[Task instructions]
1/ In the Wealthsimple passage, condense the paragraph beginning "The private company, in which Power Corp." into a short bulleted list that keeps its main facts.
2/ Echo the stored data entries from their first line up to and including the line with "road: (492, 74)", copying every line unchanged.

[Passage to read]
As Wealthsimple marks a decade in operation, the financial platform is disclosing for the first time that it’s profitable as its revenue and assets jump.

The company that started as a robo-adviser has been steadily adding investment capabilities over the years as well as more bank-like features as it tries to lure customers away from the established players.

Wealthsimple’s suite of offerings, which includes everything from no-commission trading to the recent addition of mortgages, has helped it amass more than $50-billion in assets, roughly double what it had a year earlier.

“We benefit from that as a business because it means a more diversified, resilient set of revenues, a deeper relationship with our clients,” chief executive Michael Katchen said in an interview.

The private company, in which Power Corp. of Canada and related entities own a controlling stake, said its second-quarter revenue of $129-million was up 88 per cent from last year as it counts more than three million customers.

Even before the revenue jump, the company said it’s been profitable since the second quarter of last year, though Mr. Katchen declined to provide further details on how much money Wealthsimple is making.

Wealthsimple has faced skepticism over whether its low-fee model could turn a profit because of the scale required, a concern Mr. Katchen said the company has proven wrong.

“What is so important about being a profitable business with the business model we have is, we’ve proven you can.”

Wealthsimple’s growth has not come without bumps, including cutting around 13 per cent of staff in 2022 as the market pulled back.

It also ditched U.S. expansion efforts after selling its U.S. book of business to Betterment in 2021, and sold its Wealthsimple for Advisors to Purpose Advisor Solutions as it focused in on Canadian consumers.

(Stored data entries)
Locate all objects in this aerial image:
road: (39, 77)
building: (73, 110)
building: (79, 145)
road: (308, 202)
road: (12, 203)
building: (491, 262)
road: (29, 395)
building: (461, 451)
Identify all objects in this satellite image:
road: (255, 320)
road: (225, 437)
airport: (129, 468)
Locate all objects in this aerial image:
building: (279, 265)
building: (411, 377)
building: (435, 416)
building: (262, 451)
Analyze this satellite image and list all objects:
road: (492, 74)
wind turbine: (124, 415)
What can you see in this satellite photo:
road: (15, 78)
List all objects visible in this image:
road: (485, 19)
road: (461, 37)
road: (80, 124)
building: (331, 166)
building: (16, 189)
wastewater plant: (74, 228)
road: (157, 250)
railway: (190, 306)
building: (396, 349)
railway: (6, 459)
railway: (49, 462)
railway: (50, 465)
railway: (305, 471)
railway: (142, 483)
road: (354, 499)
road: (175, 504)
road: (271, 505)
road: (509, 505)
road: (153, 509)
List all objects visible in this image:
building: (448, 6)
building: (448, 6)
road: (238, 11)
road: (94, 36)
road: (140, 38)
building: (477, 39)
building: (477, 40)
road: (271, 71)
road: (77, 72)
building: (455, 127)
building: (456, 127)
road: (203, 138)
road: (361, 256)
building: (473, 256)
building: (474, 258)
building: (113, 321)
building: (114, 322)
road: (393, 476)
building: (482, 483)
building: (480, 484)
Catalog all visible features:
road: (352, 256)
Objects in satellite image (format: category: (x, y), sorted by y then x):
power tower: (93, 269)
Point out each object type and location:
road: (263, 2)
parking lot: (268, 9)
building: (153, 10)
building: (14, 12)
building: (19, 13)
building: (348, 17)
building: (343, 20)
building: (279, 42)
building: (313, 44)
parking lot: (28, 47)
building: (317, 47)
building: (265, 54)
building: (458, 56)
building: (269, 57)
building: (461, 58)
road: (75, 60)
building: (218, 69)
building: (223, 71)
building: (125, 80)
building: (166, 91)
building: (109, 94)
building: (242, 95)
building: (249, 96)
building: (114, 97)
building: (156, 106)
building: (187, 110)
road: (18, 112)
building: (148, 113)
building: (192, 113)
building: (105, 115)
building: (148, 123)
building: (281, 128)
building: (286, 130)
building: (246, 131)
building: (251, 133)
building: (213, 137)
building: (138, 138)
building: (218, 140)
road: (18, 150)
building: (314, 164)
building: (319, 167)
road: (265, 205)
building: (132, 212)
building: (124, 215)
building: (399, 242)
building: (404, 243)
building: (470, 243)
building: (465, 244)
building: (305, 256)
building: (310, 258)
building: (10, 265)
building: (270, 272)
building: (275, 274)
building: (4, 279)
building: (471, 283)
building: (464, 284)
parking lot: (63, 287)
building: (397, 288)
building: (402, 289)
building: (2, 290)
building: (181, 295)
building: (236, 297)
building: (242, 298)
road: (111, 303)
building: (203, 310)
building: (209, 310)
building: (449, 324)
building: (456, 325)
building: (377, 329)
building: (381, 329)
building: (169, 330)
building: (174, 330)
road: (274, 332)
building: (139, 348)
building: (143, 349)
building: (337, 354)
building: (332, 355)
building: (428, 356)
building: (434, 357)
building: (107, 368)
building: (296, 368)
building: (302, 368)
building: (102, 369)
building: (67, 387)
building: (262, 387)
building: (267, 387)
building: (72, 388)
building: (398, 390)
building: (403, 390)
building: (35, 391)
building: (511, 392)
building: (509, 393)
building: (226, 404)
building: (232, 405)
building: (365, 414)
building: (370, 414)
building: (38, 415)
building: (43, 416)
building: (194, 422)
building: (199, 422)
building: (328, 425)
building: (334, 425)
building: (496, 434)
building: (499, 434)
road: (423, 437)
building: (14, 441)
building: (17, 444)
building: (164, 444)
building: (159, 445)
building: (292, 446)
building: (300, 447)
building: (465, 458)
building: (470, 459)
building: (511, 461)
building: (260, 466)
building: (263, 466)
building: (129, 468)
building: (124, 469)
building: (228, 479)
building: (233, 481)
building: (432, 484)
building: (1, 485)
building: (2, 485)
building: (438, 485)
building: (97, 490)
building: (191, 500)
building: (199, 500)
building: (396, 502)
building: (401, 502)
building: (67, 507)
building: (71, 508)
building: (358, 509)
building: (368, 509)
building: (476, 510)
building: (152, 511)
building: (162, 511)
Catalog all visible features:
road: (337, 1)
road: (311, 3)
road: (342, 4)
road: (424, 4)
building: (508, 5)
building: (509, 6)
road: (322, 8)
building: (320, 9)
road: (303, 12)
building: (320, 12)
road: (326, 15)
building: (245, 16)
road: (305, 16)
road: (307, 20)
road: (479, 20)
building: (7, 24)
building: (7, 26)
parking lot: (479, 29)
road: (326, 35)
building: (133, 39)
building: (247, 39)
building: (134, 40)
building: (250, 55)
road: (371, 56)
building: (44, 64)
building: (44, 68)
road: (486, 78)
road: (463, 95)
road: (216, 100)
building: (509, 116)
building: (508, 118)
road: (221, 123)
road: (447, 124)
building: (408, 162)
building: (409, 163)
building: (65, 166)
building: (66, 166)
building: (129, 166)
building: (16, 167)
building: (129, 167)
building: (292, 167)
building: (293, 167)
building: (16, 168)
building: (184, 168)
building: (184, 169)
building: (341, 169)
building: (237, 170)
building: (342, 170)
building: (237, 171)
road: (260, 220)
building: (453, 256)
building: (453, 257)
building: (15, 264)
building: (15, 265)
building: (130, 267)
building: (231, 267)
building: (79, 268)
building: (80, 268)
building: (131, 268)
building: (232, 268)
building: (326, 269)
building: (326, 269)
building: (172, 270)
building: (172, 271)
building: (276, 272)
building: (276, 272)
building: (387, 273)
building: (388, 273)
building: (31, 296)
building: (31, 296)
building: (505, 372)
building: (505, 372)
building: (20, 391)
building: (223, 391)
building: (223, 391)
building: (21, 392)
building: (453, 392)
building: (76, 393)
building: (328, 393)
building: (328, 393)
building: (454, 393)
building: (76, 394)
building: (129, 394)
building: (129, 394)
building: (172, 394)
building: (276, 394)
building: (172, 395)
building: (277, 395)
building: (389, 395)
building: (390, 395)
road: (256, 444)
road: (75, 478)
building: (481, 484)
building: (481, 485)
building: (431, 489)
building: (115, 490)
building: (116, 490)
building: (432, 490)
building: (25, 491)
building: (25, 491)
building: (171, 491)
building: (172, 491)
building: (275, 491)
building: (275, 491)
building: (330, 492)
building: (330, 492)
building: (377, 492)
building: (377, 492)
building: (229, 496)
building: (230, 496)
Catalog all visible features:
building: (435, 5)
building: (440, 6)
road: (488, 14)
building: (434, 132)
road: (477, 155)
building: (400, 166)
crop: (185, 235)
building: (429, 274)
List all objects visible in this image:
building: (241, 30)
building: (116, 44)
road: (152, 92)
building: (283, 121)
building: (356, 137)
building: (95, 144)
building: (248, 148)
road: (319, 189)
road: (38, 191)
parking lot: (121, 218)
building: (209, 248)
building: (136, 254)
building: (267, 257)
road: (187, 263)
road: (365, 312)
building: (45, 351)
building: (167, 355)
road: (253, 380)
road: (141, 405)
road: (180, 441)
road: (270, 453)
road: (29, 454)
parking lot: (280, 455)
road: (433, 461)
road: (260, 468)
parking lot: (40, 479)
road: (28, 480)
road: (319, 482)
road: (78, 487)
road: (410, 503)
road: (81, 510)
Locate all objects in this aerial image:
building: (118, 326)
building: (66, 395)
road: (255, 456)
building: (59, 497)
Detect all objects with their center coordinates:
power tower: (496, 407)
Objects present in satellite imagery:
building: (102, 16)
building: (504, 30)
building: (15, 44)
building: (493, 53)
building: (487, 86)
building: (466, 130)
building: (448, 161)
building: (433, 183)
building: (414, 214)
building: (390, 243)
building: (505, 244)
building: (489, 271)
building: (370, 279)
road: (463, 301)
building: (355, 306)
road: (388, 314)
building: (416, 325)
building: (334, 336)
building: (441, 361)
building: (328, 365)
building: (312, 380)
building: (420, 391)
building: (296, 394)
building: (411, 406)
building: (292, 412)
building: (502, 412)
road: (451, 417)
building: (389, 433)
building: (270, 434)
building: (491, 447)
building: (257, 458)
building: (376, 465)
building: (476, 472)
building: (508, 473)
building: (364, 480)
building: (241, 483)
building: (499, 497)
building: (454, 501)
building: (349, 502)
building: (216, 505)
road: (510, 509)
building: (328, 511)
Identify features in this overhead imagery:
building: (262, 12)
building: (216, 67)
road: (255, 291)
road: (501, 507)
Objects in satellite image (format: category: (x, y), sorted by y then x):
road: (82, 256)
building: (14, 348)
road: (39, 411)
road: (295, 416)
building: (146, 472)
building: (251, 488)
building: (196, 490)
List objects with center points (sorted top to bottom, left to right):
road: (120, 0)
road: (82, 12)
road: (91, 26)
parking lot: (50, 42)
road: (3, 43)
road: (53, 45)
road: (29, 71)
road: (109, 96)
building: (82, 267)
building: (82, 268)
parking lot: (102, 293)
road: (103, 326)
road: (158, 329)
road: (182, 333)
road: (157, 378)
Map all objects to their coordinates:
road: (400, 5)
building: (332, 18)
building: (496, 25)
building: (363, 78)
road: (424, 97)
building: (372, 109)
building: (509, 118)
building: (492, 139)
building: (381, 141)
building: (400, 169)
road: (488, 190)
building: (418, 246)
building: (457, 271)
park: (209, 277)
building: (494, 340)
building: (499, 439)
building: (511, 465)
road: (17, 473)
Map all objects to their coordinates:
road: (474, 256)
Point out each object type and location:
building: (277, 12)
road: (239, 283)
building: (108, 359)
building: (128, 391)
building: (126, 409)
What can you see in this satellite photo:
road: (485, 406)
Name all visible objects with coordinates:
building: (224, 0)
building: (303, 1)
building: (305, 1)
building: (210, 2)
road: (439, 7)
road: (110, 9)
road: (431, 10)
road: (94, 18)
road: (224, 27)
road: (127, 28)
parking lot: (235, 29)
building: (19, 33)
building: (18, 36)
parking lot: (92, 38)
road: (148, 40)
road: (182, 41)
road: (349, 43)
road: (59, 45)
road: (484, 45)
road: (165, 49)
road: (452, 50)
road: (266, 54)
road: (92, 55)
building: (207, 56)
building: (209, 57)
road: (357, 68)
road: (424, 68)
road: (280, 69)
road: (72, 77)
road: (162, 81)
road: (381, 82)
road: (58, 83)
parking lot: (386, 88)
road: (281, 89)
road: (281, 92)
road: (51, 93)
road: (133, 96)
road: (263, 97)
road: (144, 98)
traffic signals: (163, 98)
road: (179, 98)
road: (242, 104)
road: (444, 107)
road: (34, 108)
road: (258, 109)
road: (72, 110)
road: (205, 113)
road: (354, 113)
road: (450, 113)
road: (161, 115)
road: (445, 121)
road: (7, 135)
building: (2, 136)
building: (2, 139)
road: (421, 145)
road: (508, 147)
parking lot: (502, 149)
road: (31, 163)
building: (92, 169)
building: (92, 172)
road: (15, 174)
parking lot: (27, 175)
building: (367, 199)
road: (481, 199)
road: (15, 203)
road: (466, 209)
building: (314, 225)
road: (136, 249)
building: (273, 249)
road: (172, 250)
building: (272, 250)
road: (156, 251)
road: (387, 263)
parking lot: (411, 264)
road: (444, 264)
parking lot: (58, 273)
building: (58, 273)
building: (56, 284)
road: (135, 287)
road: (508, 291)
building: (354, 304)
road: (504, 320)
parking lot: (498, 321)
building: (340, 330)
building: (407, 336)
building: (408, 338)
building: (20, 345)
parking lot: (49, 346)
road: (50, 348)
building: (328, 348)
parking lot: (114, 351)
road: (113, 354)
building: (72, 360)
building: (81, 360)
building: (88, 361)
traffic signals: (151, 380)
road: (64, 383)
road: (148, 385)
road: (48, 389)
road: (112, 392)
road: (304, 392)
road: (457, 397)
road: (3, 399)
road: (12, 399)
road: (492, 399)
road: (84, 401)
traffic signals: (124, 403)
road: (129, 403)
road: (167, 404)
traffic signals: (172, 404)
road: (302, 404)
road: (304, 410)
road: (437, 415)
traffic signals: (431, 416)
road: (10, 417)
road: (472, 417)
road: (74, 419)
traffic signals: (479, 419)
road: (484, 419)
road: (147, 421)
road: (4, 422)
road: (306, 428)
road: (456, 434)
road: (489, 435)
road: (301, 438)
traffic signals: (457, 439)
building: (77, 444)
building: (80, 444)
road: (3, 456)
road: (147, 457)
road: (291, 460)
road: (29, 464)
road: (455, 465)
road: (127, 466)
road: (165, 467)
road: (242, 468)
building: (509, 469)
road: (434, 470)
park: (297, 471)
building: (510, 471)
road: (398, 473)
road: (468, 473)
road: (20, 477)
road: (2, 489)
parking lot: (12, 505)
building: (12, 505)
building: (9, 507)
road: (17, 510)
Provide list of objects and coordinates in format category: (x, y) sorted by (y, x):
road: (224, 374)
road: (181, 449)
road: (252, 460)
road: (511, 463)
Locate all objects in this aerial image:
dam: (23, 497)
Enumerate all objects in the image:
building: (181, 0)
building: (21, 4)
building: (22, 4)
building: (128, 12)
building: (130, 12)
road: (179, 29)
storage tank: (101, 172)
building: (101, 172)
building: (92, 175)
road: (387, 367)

[Solutions]
1/
- Wealthsimple is a private company; Power Corp. of Canada and related entities own a controlling stake.
- Second-quarter revenue was $129-million, up 88 per cent from last year.
- It counts more than three million customers.

2/
Locate all objects in this aerial image:
road: (39, 77)
building: (73, 110)
building: (79, 145)
road: (308, 202)
road: (12, 203)
building: (491, 262)
road: (29, 395)
building: (461, 451)
Identify all objects in this satellite image:
road: (255, 320)
road: (225, 437)
airport: (129, 468)
Locate all objects in this aerial image:
building: (279, 265)
building: (411, 377)
building: (435, 416)
building: (262, 451)
Analyze this satellite image and list all objects:
road: (492, 74)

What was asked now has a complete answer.